◆ YOUR INSTRUCTIONS
Copy each entry precisely as written, and do not carry over the pictures.

════════════════

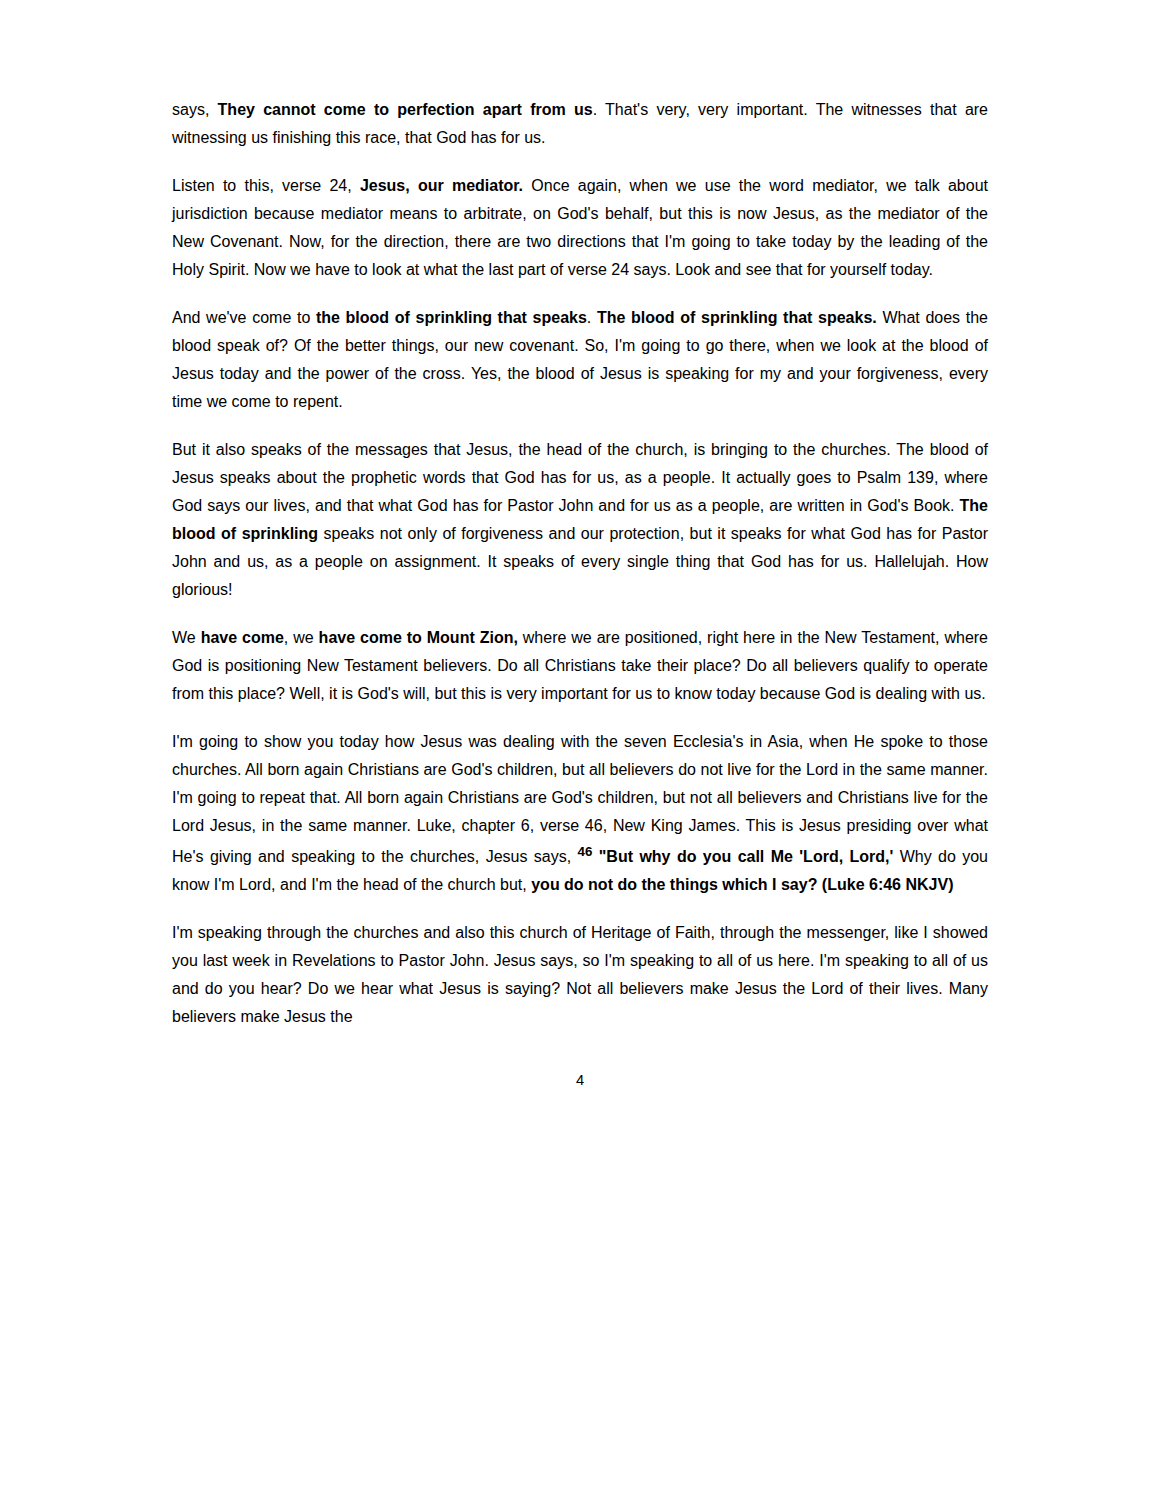says, They cannot come to perfection apart from us. That's very, very important. The witnesses that are witnessing us finishing this race, that God has for us.
Listen to this, verse 24, Jesus, our mediator. Once again, when we use the word mediator, we talk about jurisdiction because mediator means to arbitrate, on God's behalf, but this is now Jesus, as the mediator of the New Covenant. Now, for the direction, there are two directions that I'm going to take today by the leading of the Holy Spirit. Now we have to look at what the last part of verse 24 says. Look and see that for yourself today.
And we've come to the blood of sprinkling that speaks. The blood of sprinkling that speaks. What does the blood speak of? Of the better things, our new covenant. So, I'm going to go there, when we look at the blood of Jesus today and the power of the cross. Yes, the blood of Jesus is speaking for my and your forgiveness, every time we come to repent.
But it also speaks of the messages that Jesus, the head of the church, is bringing to the churches. The blood of Jesus speaks about the prophetic words that God has for us, as a people. It actually goes to Psalm 139, where God says our lives, and that what God has for Pastor John and for us as a people, are written in God's Book. The blood of sprinkling speaks not only of forgiveness and our protection, but it speaks for what God has for Pastor John and us, as a people on assignment. It speaks of every single thing that God has for us. Hallelujah. How glorious!
We have come, we have come to Mount Zion, where we are positioned, right here in the New Testament, where God is positioning New Testament believers. Do all Christians take their place? Do all believers qualify to operate from this place? Well, it is God's will, but this is very important for us to know today because God is dealing with us.
I'm going to show you today how Jesus was dealing with the seven Ecclesia's in Asia, when He spoke to those churches. All born again Christians are God's children, but all believers do not live for the Lord in the same manner. I'm going to repeat that. All born again Christians are God's children, but not all believers and Christians live for the Lord Jesus, in the same manner. Luke, chapter 6, verse 46, New King James. This is Jesus presiding over what He's giving and speaking to the churches, Jesus says, 46 "But why do you call Me 'Lord, Lord,' Why do you know I'm Lord, and I'm the head of the church but, you do not do the things which I say? (Luke 6:46 NKJV)
I'm speaking through the churches and also this church of Heritage of Faith, through the messenger, like I showed you last week in Revelations to Pastor John. Jesus says, so I'm speaking to all of us here. I'm speaking to all of us and do you hear? Do we hear what Jesus is saying? Not all believers make Jesus the Lord of their lives. Many believers make Jesus the
4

════════════════

◆ EXPECTED OUTPUT
says, They cannot come to perfection apart from us. That's very, very important. The witnesses that are witnessing us finishing this race, that God has for us.
Listen to this, verse 24, Jesus, our mediator. Once again, when we use the word mediator, we talk about jurisdiction because mediator means to arbitrate, on God's behalf, but this is now Jesus, as the mediator of the New Covenant. Now, for the direction, there are two directions that I'm going to take today by the leading of the Holy Spirit. Now we have to look at what the last part of verse 24 says. Look and see that for yourself today.
And we've come to the blood of sprinkling that speaks. The blood of sprinkling that speaks. What does the blood speak of? Of the better things, our new covenant. So, I'm going to go there, when we look at the blood of Jesus today and the power of the cross. Yes, the blood of Jesus is speaking for my and your forgiveness, every time we come to repent.
But it also speaks of the messages that Jesus, the head of the church, is bringing to the churches. The blood of Jesus speaks about the prophetic words that God has for us, as a people. It actually goes to Psalm 139, where God says our lives, and that what God has for Pastor John and for us as a people, are written in God's Book. The blood of sprinkling speaks not only of forgiveness and our protection, but it speaks for what God has for Pastor John and us, as a people on assignment. It speaks of every single thing that God has for us. Hallelujah. How glorious!
We have come, we have come to Mount Zion, where we are positioned, right here in the New Testament, where God is positioning New Testament believers. Do all Christians take their place? Do all believers qualify to operate from this place? Well, it is God's will, but this is very important for us to know today because God is dealing with us.
I'm going to show you today how Jesus was dealing with the seven Ecclesia's in Asia, when He spoke to those churches. All born again Christians are God's children, but all believers do not live for the Lord in the same manner. I'm going to repeat that. All born again Christians are God's children, but not all believers and Christians live for the Lord Jesus, in the same manner. Luke, chapter 6, verse 46, New King James. This is Jesus presiding over what He's giving and speaking to the churches, Jesus says, 46 "But why do you call Me 'Lord, Lord,' Why do you know I'm Lord, and I'm the head of the church but, you do not do the things which I say? (Luke 6:46 NKJV)
I'm speaking through the churches and also this church of Heritage of Faith, through the messenger, like I showed you last week in Revelations to Pastor John. Jesus says, so I'm speaking to all of us here. I'm speaking to all of us and do you hear? Do we hear what Jesus is saying? Not all believers make Jesus the Lord of their lives. Many believers make Jesus the
4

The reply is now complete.